Prior to Rust 1.32, programs usually had `jemalloc` bundled, which caused some
issues with `cmr`: since we are tracking the allocations, but not the types of
the allocation, we pass in wrong `Layout` arguments to the
`std::alloc::dealloc` function. `jemalloc` depended on this to be correct, and
caused a few issues, so we have a hack for it in `jemalloc-free-hack`, ensuring
that we call `jemallocator::ffi::free` instead of the variant taking the layout
as a parameter.


# Current Shortcommings
## Should *I* use CMR?

We do not run destructors when memory is freed. This turned out to be difficult, as we needed to
decide at runtime whether the type dropped implenented `Drop` or not. This might be possible with
some trick.
While I am happy with how CMR turned out, I don't think I can properly avocate
for using CMR in any setting but for experimenting with Rust. There are a few
reasons for this: (1) due to it's coupling with the operating system, it is
really only usable on Linux, (2) it's overhead is higher than that of epochs in
Crossbeam, (3) the project is not actively maintained[^activity]

Most operations that CMR exposes uses atomics; these always use the `SeqCst` ordering. This is
mainly done for simplicity, although correctness of the system as a whole may suffer if the user is
allowed to specify more relaxed orderings. Experimental benchmarks show that the performance of CMR
does not suffer from this, at least not on x86.

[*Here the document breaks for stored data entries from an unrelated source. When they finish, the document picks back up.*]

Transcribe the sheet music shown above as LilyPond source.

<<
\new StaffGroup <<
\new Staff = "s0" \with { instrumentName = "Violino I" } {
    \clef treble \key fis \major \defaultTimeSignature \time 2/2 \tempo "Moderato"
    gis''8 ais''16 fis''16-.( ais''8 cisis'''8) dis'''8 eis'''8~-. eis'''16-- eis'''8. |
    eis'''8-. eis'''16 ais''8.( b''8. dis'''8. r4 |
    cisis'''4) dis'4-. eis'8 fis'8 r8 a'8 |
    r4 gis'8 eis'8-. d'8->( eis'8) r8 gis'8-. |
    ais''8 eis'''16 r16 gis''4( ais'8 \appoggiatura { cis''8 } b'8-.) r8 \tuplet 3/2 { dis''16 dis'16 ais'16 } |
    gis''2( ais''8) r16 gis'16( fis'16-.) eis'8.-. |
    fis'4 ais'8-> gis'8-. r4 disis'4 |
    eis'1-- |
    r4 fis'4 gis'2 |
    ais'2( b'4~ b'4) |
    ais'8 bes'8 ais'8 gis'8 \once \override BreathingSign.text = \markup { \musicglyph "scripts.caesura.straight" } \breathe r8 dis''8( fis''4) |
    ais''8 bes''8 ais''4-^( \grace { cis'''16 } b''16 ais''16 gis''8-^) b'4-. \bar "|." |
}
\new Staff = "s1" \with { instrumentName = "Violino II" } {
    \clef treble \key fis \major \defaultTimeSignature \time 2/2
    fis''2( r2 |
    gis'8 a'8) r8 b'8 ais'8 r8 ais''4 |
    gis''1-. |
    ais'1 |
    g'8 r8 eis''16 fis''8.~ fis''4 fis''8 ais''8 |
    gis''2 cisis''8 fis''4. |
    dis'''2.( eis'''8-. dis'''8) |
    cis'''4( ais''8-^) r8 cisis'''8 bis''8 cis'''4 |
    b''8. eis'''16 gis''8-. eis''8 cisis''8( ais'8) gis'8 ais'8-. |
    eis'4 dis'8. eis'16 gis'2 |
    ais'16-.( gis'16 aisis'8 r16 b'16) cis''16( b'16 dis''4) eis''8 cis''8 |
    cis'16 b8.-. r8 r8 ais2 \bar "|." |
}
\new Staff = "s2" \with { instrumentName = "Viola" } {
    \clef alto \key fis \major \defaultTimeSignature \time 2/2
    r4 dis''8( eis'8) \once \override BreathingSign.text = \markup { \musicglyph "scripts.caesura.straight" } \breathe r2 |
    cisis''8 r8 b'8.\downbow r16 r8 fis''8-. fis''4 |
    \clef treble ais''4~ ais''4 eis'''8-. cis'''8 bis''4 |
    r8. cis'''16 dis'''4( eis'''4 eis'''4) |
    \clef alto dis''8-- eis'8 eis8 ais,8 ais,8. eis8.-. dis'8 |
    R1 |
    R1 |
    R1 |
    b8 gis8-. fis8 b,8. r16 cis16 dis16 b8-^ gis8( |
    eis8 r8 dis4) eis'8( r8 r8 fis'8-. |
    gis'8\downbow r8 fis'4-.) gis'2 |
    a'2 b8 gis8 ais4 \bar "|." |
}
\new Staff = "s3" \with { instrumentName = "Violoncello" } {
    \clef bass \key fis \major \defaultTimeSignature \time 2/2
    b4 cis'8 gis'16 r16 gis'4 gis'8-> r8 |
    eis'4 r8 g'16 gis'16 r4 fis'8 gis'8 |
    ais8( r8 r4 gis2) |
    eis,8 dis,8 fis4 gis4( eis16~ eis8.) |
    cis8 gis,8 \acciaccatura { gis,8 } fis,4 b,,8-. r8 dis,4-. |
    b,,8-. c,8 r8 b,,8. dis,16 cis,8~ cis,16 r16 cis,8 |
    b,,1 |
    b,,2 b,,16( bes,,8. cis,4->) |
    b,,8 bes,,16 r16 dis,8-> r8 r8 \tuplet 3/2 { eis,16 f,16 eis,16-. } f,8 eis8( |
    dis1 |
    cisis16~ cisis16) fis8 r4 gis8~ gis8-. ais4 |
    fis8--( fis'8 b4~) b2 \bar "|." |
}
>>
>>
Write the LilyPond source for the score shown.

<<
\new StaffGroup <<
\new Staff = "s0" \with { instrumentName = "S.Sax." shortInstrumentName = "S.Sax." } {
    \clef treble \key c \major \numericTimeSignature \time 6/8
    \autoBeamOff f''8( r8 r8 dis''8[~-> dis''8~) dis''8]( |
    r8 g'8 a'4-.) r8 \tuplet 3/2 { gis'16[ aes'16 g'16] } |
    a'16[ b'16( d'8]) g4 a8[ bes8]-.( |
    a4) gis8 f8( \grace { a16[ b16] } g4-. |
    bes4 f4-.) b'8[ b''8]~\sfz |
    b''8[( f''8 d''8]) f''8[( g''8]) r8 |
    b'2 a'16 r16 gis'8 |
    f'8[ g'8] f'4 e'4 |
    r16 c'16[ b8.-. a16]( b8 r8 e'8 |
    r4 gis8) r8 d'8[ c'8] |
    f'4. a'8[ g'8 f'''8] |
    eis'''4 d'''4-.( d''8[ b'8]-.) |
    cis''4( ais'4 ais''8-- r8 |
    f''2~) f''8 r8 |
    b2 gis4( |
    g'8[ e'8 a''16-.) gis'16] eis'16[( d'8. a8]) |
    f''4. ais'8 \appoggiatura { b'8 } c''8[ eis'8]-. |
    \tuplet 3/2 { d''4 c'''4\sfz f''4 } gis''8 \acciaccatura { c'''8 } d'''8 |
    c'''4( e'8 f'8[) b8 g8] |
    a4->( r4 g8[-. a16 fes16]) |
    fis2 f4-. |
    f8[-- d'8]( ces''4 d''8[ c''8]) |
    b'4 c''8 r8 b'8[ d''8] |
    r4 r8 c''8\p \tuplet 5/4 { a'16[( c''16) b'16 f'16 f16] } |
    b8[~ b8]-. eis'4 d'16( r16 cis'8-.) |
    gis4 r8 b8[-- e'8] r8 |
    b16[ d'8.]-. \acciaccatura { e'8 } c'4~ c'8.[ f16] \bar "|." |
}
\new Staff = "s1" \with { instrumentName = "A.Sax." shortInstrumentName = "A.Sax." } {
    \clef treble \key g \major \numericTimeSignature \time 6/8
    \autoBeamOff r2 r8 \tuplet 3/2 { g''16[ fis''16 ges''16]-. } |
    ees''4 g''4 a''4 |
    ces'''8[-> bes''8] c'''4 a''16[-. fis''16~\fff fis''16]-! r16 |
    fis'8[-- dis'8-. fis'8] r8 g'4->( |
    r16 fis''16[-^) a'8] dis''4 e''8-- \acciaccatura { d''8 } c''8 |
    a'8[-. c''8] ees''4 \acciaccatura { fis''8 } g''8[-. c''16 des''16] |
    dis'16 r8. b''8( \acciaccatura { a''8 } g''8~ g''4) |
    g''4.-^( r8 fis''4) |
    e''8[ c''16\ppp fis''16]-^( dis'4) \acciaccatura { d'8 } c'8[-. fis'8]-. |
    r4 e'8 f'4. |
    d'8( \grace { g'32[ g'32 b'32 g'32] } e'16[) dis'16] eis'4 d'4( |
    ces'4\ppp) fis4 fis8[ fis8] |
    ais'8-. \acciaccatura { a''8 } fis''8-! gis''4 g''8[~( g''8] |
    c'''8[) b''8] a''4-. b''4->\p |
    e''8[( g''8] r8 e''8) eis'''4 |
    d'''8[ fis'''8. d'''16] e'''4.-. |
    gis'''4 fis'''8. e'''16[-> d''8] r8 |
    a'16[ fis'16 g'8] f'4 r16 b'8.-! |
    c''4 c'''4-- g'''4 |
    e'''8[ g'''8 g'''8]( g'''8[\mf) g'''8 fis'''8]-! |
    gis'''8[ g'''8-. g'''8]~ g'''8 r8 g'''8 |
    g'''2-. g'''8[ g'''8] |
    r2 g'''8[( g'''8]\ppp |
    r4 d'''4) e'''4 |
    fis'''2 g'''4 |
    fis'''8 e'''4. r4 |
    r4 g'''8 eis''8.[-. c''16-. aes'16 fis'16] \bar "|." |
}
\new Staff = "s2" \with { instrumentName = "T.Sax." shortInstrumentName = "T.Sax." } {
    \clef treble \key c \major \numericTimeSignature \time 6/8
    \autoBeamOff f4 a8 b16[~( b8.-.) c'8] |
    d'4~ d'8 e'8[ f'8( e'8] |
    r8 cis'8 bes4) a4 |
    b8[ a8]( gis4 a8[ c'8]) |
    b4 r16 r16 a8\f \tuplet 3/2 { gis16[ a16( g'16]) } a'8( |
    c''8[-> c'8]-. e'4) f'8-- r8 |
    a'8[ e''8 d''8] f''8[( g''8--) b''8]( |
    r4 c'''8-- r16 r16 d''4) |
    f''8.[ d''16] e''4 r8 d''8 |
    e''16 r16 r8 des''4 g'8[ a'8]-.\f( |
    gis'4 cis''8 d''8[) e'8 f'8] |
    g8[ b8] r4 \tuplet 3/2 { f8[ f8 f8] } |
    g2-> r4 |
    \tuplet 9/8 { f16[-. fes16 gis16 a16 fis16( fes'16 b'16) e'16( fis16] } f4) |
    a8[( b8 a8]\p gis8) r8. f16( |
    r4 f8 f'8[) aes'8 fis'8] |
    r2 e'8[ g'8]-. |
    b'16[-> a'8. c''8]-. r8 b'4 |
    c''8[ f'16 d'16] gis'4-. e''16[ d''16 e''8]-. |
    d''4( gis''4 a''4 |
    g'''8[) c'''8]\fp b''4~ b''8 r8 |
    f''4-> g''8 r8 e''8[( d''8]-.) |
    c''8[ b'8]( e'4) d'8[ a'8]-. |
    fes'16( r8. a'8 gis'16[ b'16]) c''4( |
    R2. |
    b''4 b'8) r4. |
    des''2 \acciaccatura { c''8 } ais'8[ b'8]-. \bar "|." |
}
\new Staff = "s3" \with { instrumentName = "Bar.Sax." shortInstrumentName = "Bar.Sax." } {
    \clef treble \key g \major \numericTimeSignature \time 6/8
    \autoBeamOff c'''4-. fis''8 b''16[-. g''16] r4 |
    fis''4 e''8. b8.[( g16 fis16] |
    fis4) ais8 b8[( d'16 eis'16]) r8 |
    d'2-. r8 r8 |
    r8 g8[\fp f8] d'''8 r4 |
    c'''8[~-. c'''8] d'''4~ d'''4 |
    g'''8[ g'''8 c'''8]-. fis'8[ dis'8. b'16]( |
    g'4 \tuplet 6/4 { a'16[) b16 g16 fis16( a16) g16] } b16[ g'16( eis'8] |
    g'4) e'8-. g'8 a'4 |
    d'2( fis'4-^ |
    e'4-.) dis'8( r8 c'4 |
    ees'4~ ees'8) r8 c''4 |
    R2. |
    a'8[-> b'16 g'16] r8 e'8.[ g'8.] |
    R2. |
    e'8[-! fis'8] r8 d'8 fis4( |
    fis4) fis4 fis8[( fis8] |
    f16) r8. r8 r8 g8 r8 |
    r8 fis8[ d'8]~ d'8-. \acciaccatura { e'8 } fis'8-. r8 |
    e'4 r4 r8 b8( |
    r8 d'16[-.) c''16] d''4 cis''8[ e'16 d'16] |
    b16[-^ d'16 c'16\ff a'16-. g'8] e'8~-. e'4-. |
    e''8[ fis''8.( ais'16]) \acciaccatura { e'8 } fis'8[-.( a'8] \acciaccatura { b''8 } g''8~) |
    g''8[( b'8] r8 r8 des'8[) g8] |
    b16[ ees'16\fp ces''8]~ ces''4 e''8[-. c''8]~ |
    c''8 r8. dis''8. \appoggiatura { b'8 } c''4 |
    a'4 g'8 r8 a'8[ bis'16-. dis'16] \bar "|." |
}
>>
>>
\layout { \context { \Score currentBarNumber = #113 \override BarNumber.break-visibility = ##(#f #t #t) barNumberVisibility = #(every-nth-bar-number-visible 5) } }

[crossbeam-epoch]: https://github.com/crossbeam-rs/crossbeam-epoch
[thesis]: https://github.com/martinhath/master-thesis/blob/master/thesis.pdf
[^fork]: Strictly speaking, this is not the case, since we use `fork()` to
  branch out a new process in which we run the reachability. Due to CoW
  semantics of memory pages as implemented by the operating system, the OS have
  to clone all pages that are changed while the child process still runs.
[^forkscan]: TODO: link here.
[^master]: TODO: link here.
[^activity]: I suppose this does not need to be a hard requiremeny for a
  library to be used, but it also means that feature requests, like Windows
  support, will probably not be implemented.